Тарсо Дженро*
Какие посредничества лидеры мнений завещают своим подчиненным? Какова их ответственность при создании импульсов смерти или жизни, великодушия, которое рассматривает других как равных, или безразличия к будущему? Как постмодернистский мир прерывает народное творчество через отчужденное образование, превращающее ненависть в спор?
В этой статье я основываюсь на историческом факте реальной жизни, что Лула имеет в виду политику жизни, а Болсонару — политику смерти и желание угнетать: это две настоящие крайности, которые движут людьми в наши дни.
Энцо Жирарди (In: Нуэва Сосьедад, Фонд Эберта, н. 283) говорит, что «субъективность, выстраивающая общительность в сети, является самореферентной (и) саморепрезентацией, которая ослабляет идею общности и чувства эмпатии, парализующие чувство приверженности, предрасположенность к лояльности, необходимо артикулировать представление». Таким образом, Жирарди затрагивает ключевой момент кризиса либерально-представительной демократии. И в процессе формирования мнения в обществе жестокого неравенства и роботов, посеянных контролировать и пробуждать дистанционно управляемые эмоции против демократической жизни.
Большинство партий уже видели, как их правители ослабли в своей легитимности управлять, вскоре после того, как они заняли должности, на которые они баллотировались, и сразу же подверглись бомбардировке со стороны как прессы, так и «сетей». Неплохо, если бы устанавливался паритет оружия – между нападавшими и нападавшими – или если бы криминальные сообщения проверялись (с обеих сторон) с последующим публичным возмещением ущерба тем, кого опорочили, уязвили или оклеветали.
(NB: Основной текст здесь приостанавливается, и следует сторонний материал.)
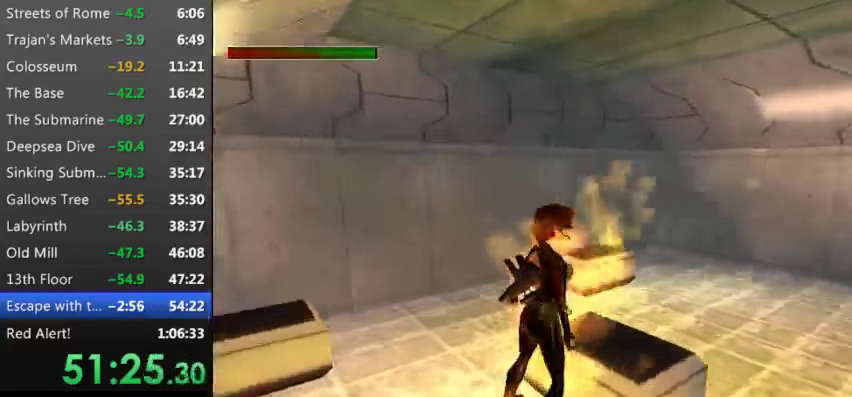
{"keys": ["9"], "events": [[33, "right", "up"], [33, "w", "up"], [133, "9", "up"], [200, "9", "down"], [300, "9", "up"], [400, "9", "down"]]}
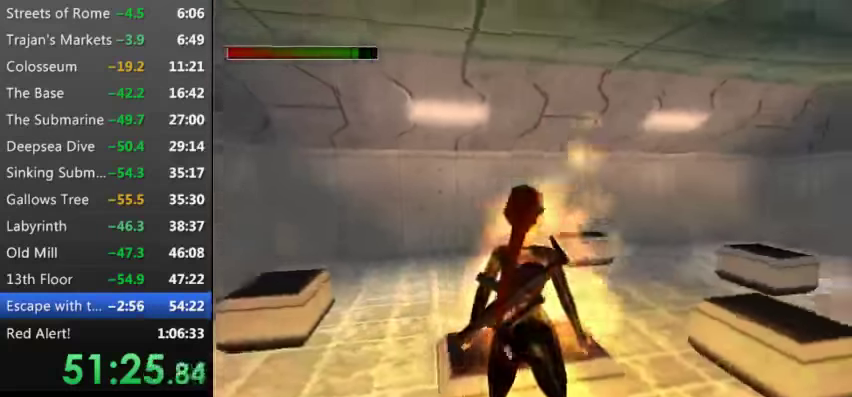
{"keys": ["left", "w"], "events": [[33, "9", "up"], [333, "w", "down"], [466, "left", "down"]]}
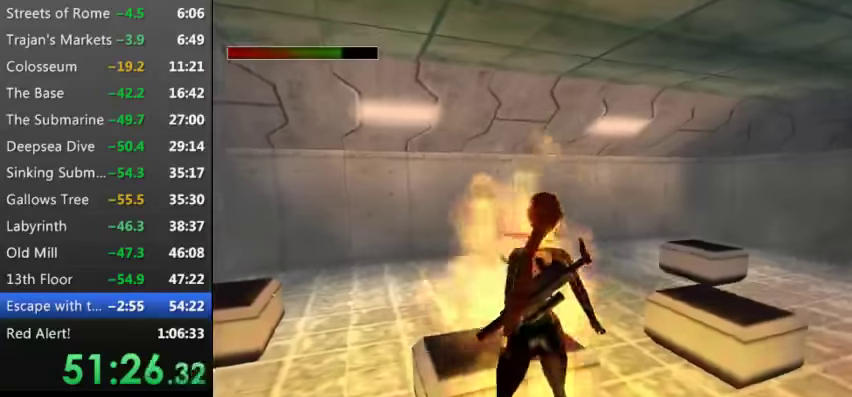
{"keys": ["9"], "events": [[200, "left", "up"], [233, "9", "down"], [366, "w", "up"], [400, "9", "up"], [466, "9", "down"]]}
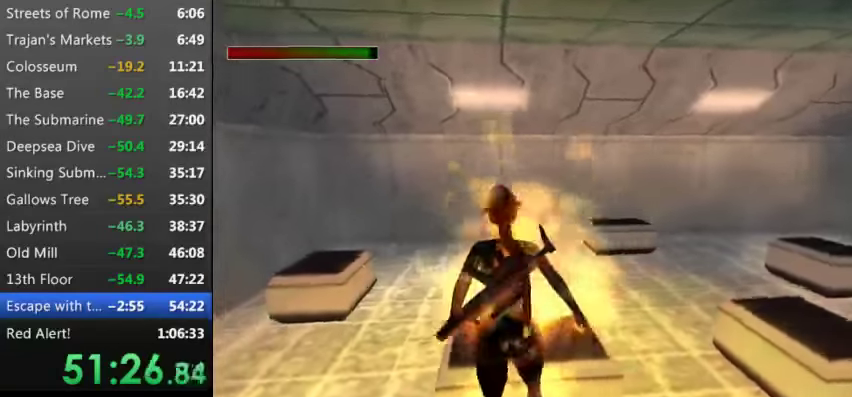
{"keys": ["right"], "events": [[66, "9", "up"], [166, "9", "down"], [266, "9", "up"], [366, "9", "down"], [433, "9", "up"], [433, "right", "down"]]}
Обычно это происходит по разным причинам и часто, особенно у левых правителей, когда они пытаются прикоснуться к привилегиям высших классов. Это был момент, когда они стали объектами дисквалификации – прямой и быстрой – как за счет роботизации общественного мнения, которым манипулируют спецслужбы Империи, так и за счет коммуникационных цепочек традиционных СМИ, связанных с либеральными реформами.
Сравните, например, в местных СМИ отношение к политической личности, сформированной Болсонару – фашисту и некрофилу – с отношением к Луле, когда он был у власти, с его диалогическим и гуманистическим стилем.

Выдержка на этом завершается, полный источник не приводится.